Ok, I understand now. I very likely am headed down the wrong path, so feel free to set me straight.

  1. addRasterImage() creates a tile layer. Is this necessary, or is the L.imageOverlay as in example sufficient?

  2. This might be helpful down the road Leaflet/Leaflet.draw#611.

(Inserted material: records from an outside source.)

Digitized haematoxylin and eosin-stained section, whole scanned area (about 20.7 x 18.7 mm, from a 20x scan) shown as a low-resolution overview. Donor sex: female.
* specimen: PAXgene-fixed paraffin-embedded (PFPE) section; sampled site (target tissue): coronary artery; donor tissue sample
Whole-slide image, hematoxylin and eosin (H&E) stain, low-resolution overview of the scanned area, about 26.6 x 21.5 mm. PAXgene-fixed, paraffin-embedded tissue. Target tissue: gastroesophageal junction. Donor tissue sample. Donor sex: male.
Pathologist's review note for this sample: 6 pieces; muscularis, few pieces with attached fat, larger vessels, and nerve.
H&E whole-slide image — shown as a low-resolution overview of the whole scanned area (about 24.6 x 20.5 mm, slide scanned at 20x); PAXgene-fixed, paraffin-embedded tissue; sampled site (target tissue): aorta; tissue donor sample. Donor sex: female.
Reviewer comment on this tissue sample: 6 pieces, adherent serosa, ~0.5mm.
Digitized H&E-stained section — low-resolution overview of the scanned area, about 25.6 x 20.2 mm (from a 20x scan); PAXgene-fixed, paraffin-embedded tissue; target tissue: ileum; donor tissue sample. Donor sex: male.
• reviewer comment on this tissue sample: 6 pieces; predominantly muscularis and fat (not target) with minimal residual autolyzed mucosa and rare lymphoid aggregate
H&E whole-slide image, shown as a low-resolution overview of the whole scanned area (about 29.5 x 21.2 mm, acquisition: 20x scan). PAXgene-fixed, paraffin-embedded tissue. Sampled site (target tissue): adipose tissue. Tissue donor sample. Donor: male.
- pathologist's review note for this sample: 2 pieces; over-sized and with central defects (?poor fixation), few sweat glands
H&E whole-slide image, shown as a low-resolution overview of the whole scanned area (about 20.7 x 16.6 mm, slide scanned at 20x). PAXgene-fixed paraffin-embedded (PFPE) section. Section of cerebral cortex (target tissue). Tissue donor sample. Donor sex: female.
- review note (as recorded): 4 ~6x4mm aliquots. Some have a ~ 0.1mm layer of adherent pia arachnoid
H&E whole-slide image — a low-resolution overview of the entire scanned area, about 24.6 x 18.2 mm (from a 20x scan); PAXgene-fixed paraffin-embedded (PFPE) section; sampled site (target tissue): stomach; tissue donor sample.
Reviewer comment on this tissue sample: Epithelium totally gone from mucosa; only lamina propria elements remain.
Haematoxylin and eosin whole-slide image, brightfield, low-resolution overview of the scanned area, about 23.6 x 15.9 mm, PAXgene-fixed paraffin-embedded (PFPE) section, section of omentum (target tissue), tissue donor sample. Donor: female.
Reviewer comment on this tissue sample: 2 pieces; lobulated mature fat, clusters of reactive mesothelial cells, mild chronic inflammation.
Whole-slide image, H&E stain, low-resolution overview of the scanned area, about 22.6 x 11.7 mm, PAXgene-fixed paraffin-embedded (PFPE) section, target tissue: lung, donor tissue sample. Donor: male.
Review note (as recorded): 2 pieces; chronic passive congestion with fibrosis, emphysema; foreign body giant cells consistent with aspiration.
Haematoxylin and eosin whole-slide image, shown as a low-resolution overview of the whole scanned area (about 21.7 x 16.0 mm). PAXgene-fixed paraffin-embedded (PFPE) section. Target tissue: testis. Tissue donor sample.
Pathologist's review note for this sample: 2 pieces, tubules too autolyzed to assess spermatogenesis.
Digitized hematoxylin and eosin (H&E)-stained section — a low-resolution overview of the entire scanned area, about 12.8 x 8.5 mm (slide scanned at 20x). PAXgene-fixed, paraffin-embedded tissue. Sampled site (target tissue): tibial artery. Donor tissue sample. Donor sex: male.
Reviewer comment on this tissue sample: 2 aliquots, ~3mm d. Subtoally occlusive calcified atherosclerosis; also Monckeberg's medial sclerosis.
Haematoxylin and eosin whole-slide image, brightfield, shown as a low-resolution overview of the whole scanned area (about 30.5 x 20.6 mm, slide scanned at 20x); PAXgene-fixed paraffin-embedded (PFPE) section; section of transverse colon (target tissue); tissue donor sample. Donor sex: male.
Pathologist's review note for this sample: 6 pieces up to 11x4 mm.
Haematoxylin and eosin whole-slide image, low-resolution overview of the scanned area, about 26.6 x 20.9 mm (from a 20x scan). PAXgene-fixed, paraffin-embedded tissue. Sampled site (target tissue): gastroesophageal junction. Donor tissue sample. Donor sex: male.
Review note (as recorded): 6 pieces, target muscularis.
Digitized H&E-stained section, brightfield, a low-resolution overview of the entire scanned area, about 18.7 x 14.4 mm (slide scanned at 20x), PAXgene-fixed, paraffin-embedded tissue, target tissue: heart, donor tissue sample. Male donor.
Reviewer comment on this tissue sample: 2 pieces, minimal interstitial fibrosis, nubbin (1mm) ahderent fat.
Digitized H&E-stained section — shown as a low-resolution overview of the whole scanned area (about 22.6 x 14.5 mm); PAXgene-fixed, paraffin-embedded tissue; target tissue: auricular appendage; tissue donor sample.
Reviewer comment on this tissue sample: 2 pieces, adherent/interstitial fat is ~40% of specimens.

Some code as a demonstration of the very little that I accomplished.

library(jpeg)
library(raster)
library(leaflet)
library(leaflet.extras)
library(mapview)
library(mapedit)

# dl an image
path <- "https://upload.wikimedia.org/wikipedia/commons/thumb/5/58/CheHigh.jpg/280px-CheHigh.jpg"
che <- tempfile()
download.file(path, che, mode="wb")
im <- jpeg::readJPEG(che)

# prepare a raster from it
r  <- raster(xmn=0, xmx=1,
             ymn=0, ymx=nrow(im)/ncol(im),
             ncols=ncol(im), nrows=nrow(im))
r <- setValues(r, as.numeric(t(im)))

# prepare the leaflet
lf <- leaflet(
  options = leafletOptions(
    crs = leafletCRS("L.CRS.Simple"),
    minZoom = 1,
    maxZoom = 10
  )
) %>%
  setView(0, 0, zoom=3)

lf2 <- htmlwidgets::onRender(
  lf,
sprintf(
"
  function(el, x) {
    var map = this;
    var w = %s,
        h = %s,
        url = 'http://upload.wikimedia.org/wikipedia/commons/thumb/5/58/CheHigh.jpg/280px-CheHigh.jpg';
    
    // calculate the edges of the image, in coordinate space
    var southWest = map.unproject([0, h], 3);
    var northEast = map.unproject([w, 0], 3);
    var bounds = new L.LatLngBounds(southWest, northEast);

    L.imageOverlay(url, bounds).addTo(map);
  }
",
  dim(im)[2],
  dim(im)[1]
)
)

editMap(lf2)

leaflet.extras uses layer.toGeoJSON() which does not gives projected coordinates unfortunately (or at least I think unfortunately). I believe we might need map.latLngToLayerPoint instead.

I know this isn't much, but maybe it will get us one step further towards something usable.